§ Extracted page text data:
·····

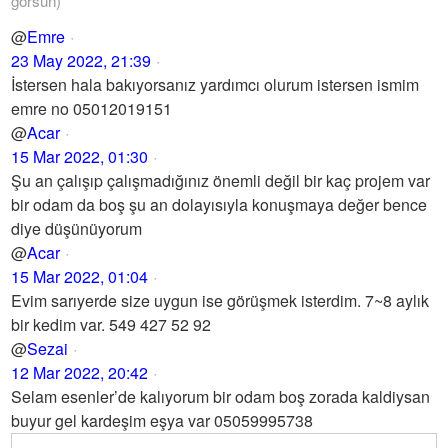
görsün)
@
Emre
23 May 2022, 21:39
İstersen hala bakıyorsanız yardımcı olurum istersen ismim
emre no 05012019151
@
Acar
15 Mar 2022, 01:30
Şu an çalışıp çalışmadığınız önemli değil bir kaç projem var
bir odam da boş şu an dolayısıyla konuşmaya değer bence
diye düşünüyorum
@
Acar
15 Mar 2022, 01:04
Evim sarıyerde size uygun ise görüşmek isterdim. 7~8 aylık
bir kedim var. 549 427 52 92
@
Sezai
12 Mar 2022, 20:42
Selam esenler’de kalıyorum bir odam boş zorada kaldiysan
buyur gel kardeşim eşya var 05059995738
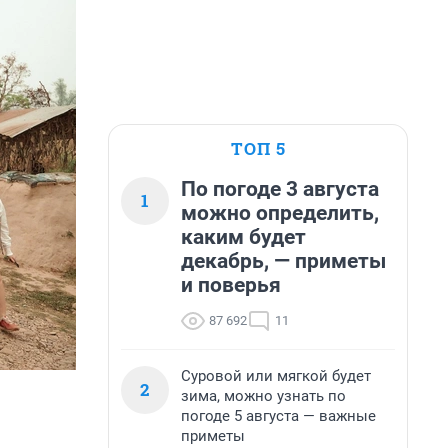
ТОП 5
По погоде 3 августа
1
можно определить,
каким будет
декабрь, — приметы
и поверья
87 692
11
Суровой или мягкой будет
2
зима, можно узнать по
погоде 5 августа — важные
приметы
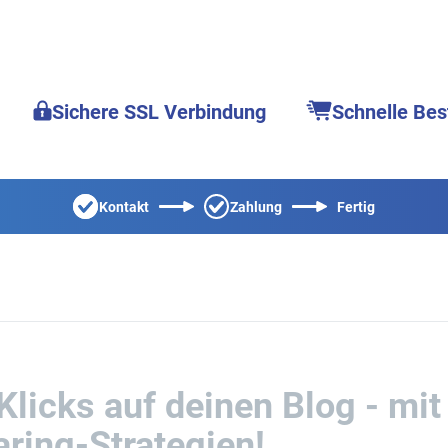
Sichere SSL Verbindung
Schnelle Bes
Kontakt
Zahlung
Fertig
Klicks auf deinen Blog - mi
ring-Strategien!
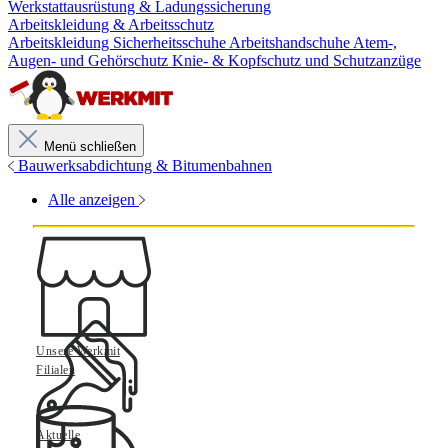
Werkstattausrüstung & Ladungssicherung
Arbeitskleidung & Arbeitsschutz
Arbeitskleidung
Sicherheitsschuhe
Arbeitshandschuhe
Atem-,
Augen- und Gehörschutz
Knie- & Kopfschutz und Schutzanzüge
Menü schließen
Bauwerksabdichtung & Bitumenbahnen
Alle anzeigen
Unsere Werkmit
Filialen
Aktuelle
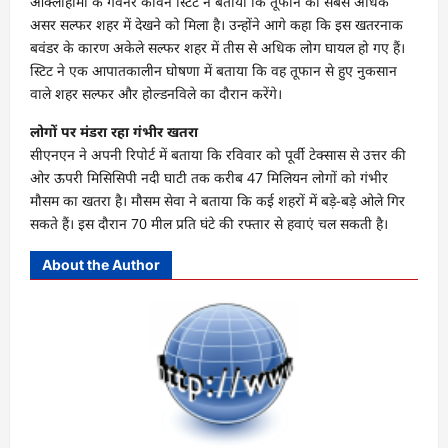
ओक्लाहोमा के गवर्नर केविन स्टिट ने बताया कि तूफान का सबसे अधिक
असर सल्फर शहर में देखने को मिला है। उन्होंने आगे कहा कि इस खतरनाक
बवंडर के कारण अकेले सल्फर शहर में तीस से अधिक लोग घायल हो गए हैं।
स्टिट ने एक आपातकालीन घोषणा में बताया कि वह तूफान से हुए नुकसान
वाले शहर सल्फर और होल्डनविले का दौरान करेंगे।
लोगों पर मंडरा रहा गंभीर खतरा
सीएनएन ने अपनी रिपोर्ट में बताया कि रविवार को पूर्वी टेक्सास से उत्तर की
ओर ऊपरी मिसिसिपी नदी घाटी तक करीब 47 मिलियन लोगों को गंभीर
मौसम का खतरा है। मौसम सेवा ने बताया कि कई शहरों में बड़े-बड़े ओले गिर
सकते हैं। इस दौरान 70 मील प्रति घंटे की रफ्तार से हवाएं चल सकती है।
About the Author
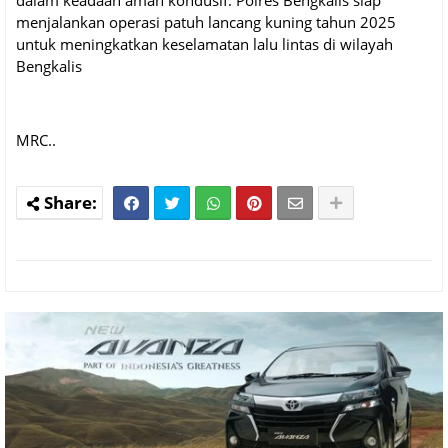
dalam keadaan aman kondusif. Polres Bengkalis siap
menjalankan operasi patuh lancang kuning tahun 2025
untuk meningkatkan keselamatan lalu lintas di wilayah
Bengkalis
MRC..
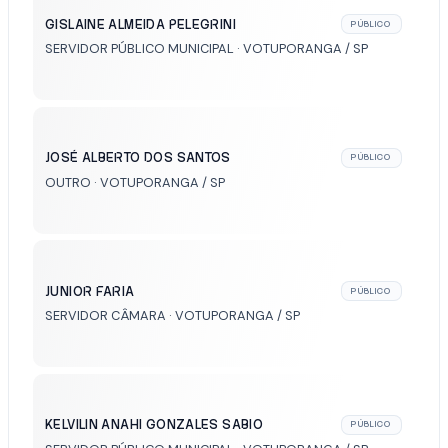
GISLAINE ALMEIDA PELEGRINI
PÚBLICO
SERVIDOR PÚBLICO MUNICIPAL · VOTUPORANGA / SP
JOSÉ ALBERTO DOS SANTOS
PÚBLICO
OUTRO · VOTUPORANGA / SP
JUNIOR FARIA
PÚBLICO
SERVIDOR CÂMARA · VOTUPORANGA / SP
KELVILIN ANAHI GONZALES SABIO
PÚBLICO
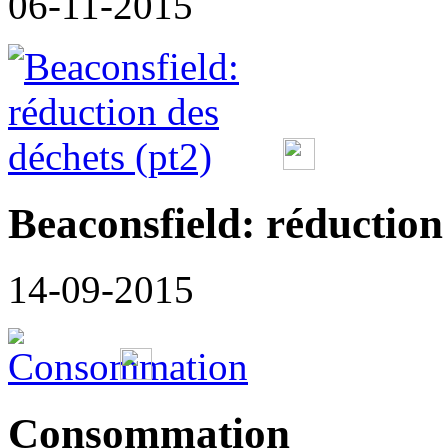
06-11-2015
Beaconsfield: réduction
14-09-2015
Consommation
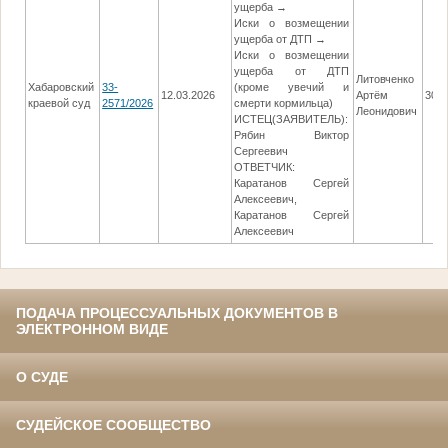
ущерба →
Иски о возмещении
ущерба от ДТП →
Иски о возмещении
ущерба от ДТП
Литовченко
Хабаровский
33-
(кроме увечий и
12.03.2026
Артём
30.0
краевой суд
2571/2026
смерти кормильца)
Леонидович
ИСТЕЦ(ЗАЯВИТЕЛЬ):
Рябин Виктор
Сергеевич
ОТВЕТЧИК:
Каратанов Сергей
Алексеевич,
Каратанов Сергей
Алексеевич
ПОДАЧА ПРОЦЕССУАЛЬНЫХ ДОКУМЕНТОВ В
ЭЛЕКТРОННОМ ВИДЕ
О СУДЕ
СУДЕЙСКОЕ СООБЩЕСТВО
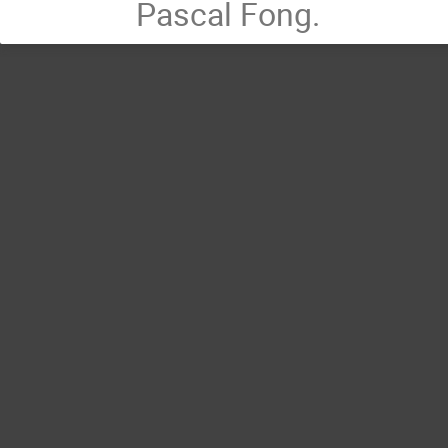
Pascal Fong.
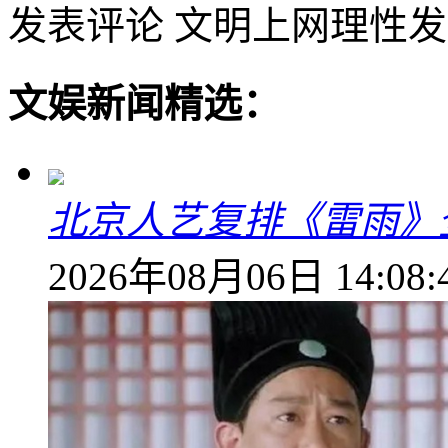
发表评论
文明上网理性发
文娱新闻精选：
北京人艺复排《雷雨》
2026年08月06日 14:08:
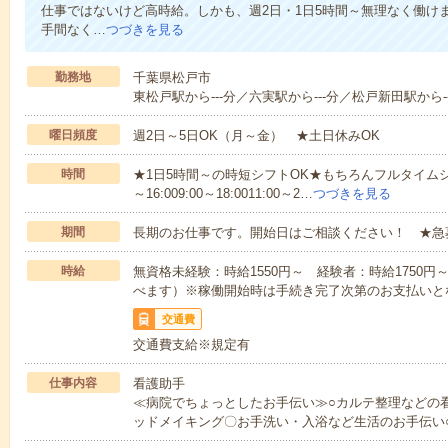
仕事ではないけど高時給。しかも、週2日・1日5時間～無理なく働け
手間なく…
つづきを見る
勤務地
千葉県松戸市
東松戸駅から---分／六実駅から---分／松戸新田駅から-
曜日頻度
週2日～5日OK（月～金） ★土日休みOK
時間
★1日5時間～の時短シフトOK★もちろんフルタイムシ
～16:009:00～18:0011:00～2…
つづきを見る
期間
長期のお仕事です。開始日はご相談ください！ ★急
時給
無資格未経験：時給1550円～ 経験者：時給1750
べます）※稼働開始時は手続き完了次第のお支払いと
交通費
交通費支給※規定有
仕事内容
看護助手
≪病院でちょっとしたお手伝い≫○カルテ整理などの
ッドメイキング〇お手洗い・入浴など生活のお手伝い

·····

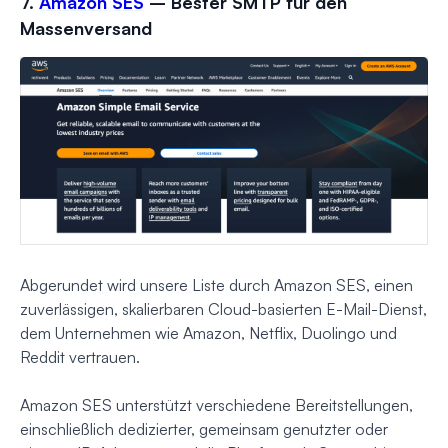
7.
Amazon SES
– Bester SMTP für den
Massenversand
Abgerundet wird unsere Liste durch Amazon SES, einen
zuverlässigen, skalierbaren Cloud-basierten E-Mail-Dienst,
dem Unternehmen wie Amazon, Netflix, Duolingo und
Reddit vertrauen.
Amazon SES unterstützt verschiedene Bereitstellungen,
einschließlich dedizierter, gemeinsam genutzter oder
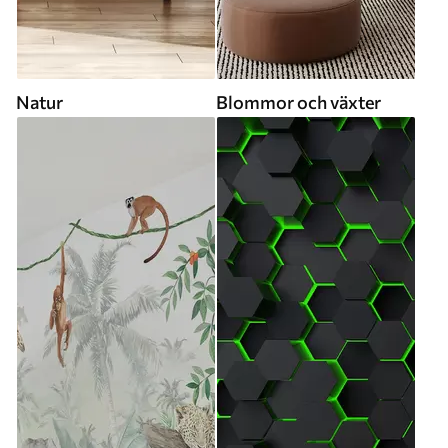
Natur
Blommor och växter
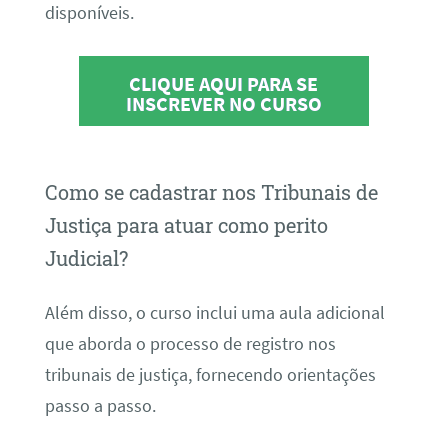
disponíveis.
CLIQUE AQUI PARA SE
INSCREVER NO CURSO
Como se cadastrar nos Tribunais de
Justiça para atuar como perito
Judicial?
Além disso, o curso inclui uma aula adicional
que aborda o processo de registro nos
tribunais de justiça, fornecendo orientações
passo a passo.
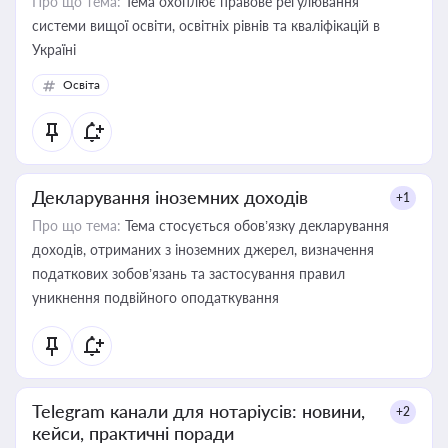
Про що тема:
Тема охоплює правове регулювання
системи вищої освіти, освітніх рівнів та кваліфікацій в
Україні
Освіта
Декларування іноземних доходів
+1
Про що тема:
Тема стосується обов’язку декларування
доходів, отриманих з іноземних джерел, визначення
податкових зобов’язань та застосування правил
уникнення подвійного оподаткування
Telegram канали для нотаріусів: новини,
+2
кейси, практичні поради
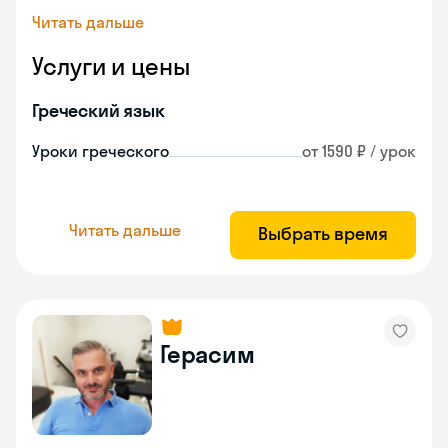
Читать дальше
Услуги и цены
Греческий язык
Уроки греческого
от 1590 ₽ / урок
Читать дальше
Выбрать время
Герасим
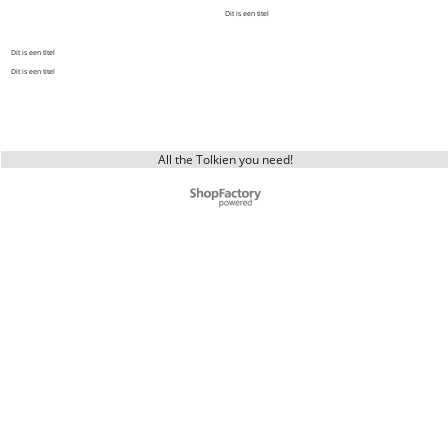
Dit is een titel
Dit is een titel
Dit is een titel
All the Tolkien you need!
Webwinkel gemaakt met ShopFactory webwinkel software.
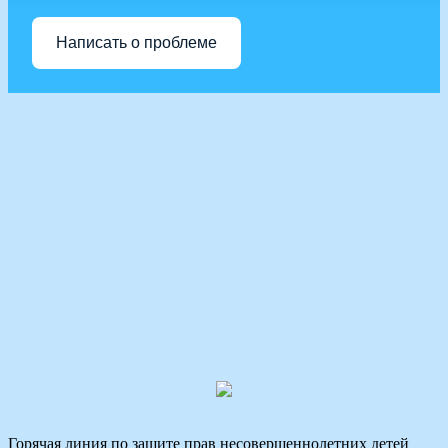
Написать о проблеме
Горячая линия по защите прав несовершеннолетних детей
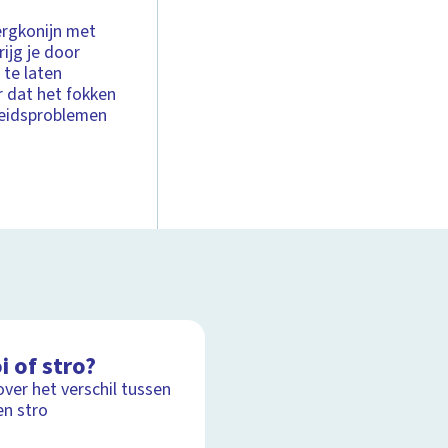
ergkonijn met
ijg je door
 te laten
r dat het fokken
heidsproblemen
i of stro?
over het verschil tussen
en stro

·····

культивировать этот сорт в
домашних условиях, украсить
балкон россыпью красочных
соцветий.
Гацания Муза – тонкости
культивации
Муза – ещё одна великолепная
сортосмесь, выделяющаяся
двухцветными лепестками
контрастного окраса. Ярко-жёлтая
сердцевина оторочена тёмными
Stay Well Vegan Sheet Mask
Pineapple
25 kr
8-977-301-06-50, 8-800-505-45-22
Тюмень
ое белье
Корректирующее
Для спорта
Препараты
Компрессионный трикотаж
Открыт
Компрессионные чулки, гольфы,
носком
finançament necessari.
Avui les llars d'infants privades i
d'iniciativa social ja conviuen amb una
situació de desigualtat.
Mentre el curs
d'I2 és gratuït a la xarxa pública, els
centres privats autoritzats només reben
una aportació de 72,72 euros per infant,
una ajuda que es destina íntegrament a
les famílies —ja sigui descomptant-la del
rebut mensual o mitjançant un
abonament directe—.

·····

§ Exercise requirements: Copy the rows from the line with "культивировать этот сорт в" to the line with "abonament directe—.", substituting "Омск" for "Тюмень" and changing nothing else.

§ Exercise solution:
культивировать этот сорт в
домашних условиях, украсить
балкон россыпью красочных
соцветий.
Гацания Муза – тонкости
культивации
Муза – ещё одна великолепная
сортосмесь, выделяющаяся
двухцветными лепестками
контрастного окраса. Ярко-жёлтая
сердцевина оторочена тёмными
Stay Well Vegan Sheet Mask
Pineapple
25 kr
8-977-301-06-50, 8-800-505-45-22
Омск
ое белье
Корректирующее
Для спорта
Препараты
Компрессионный трикотаж
Открыт
Компрессионные чулки, гольфы,
носком
finançament necessari.
Avui les llars d'infants privades i
d'iniciativa social ja conviuen amb una
situació de desigualtat.
Mentre el curs
d'I2 és gratuït a la xarxa pública, els
centres privats autoritzats només reben
una aportació de 72,72 euros per infant,
una ajuda que es destina íntegrament a
les famílies —ja sigui descomptant-la del
rebut mensual o mitjançant un
abonament directe—.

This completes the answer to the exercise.